Ausgewählter Textauszug:
- - - - -

Nachgefragt: Urteil abwarten
■ „Rechtlich gibt es keine Verantwortung von Kindern für Taten ihrer Eltern“
taz: 531 libanesische Asylbewerber stehen unter Verdacht von „Asylmissbrauch“. Sie sollen türkische Pässe besitzen. Allerdings sind darunter 277 Kinder und eine unbekannte Zahl von heute Erwachsenen, die vor zehn Jahren minderjährig mit den Eltern kamen. Alle sollen ausreisen. Sie sind Anwalt – was sagen Sie dazu?
Holger Hoffmann, Rechtsanwalt: Mir sind 25 bis 30 Ausweisungen bekannt, bei denen es sich um türkische Staatsbürger gehandelt haben soll. In etwa 230 Verfahren wird noch ermittelt, in etwa 270 soll die Ausländerbehörde die Voraussetzungen für die so genannte „unanfechtbare Ausreise“ herstellen. Unklar ist, wann das auf Grund welcher rechtlichen Tatbestände geschehen soll.
Immer wieder ist von Asylbetrug die Rede. Gemeint ist: Die staatenlosen Kurden, um die es sich in der Mehrzahl handelt, sind mit türkischen Pässen gekommen und haben dann als Libanesen ein Asylverfahren betrieben. Wie ist das mit dem Betrugsvorwurf?
Wenn die Leute tatsächlich kurdische Türken sind und das 1988/89 gesagt hätten, wären sie wohl als gruppenverfolgt anerkannt worden. Das war die Rechtssprechung des Oberverwaltungsgerichts damals. Gerade bei kurdischen Türken hätte also kein Asylbetrug vorgelegen. Wer allerdings aus dem Libanon kam, hatte auch damals schon keine Anerkennungs-chancen. Er konnte allenfalls mit einem geduldeten Aufenthalt hier rechnen; von Asylbetrug zu reden, ist insofern falsch.
Wie sieht es denn mit dem Sozialhilfebezug aus?
Da ist die Frage: Ist es Betrug, wenn ich eine Leistung in Anspruch nehme, die mir sowohl als Türke oder als staatenloser Kurde gewährt würde. Problematisch wird das erst, wenn eine Abschiebung möglich wäre. Einen anerkannten türkischen Asylberechtigten kann man aber nicht abschieben. Ebensowenig einen nicht anerkannten staatenlosen Kurden. Der Betrug kann allenfalls in der Identitätstäuschung liegen. Aber ich hatte selbst zwei Verfahren, in denen die Strafrichter es abgelehnt haben, überhaupt ein Verfahren wegen Betrugs zu eröffnen, solange unklar war, woher die Leute kommen. Die schlichte Identitätstäuschung, dass ich sage ich bin Herr X, bin aber Herr Y, ist nicht strafbar.

- - - - -

Zu bearbeiten:
a) Ändere im Interview über die libanesischen Asylbewerber „Oberverwaltungsgerichts“ in „Verwaltungsgerichts“ und gib den Abschnitt von „Wenn die Leute“ bis einschließlich „dem Sozialhilfebezug aus?“ mit dieser Änderung wieder.
b) Führe das Interview über die libanesischen Asylbewerber nach seinem letzten Satz weiter.

Bereitgestelltes Material:
- - - - -

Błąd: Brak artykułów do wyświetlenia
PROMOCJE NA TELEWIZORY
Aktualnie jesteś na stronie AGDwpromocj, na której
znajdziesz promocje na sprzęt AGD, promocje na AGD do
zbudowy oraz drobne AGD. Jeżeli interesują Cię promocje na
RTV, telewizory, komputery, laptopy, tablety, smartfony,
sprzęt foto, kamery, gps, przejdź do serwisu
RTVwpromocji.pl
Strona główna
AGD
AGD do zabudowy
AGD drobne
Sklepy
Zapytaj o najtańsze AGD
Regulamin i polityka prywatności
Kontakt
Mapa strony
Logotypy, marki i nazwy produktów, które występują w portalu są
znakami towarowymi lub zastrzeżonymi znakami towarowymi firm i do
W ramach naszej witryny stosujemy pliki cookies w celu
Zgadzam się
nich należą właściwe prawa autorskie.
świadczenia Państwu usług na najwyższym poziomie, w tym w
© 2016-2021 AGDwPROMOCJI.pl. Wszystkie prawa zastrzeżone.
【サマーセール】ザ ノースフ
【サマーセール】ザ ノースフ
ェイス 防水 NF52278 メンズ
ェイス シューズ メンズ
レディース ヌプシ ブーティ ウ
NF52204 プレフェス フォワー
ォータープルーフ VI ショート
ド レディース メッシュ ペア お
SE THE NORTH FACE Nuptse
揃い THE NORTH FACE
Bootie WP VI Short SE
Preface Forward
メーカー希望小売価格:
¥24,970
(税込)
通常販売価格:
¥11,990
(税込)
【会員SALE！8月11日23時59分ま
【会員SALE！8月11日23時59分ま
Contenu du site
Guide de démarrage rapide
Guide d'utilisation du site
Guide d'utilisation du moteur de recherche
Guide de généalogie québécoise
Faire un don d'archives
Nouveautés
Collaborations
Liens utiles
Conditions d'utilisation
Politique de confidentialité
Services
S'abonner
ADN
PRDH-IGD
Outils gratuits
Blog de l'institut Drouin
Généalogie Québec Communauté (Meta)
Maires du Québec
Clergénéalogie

- - - - -

Antworten:
a)
Wenn die Leute tatsächlich kurdische Türken sind und das 1988/89 gesagt hätten, wären sie wohl als gruppenverfolgt anerkannt worden. Das war die Rechtssprechung des Verwaltungsgerichts damals. Gerade bei kurdischen Türken hätte also kein Asylbetrug vorgelegen. Wer allerdings aus dem Libanon kam, hatte auch damals schon keine Anerkennungs-chancen. Er konnte allenfalls mit einem geduldeten Aufenthalt hier rechnen; von Asylbetrug zu reden, ist insofern falsch.
Wie sieht es denn mit dem Sozialhilfebezug aus?

b)
Über die Hälfte sind Kinder, die ohne eigenes Zutun nach Deutschland kamen ...
... und die auch keine Anträge beim Sozialamt gestellt haben. Formal können sie keinen Betrug begehen, weil es am Tatbestand fehlt.
Die Kinder sollen ausreisen. Welche Rechte haben sie?
Das Recht auf Integration und darauf, dass geklärt wird, ob sie Deutschland tatsächlich verlassen müssen. Hier werden ja viele Dinge eigentümlich verquickt. Die jungen Menschen werden in Haftung genommen für das Verhalten ihrer Eltern. Eine solche Verantwortung kann man politisch in die Debatte werfen – rechtlich gibt es keine Verantwortung der Kinder für die Taten ihrer Eltern.
Wie sieht es aus bei dem Kreis, der als Kind kam und heute erwachsen ist?
Das ist komplizierter. Wenn ein Asylantrag gestellt, aber nicht weiter betrieben wurde, wurde er in der Regel als offensichtlich unbegründet abgelehnt. Zugleich gab es eine Ausreiseverfügung. Formaljuris-tisch ist sie noch wirksam. Umstritten ist allerdings, ob sie wirkt, wenn Betroffene auf Grund ihres langen Aufenthaltes eine Aufenthaltsbefugnis bekommen haben. Dazu gibt es noch keine höchstrichterliche Rechtsprechung.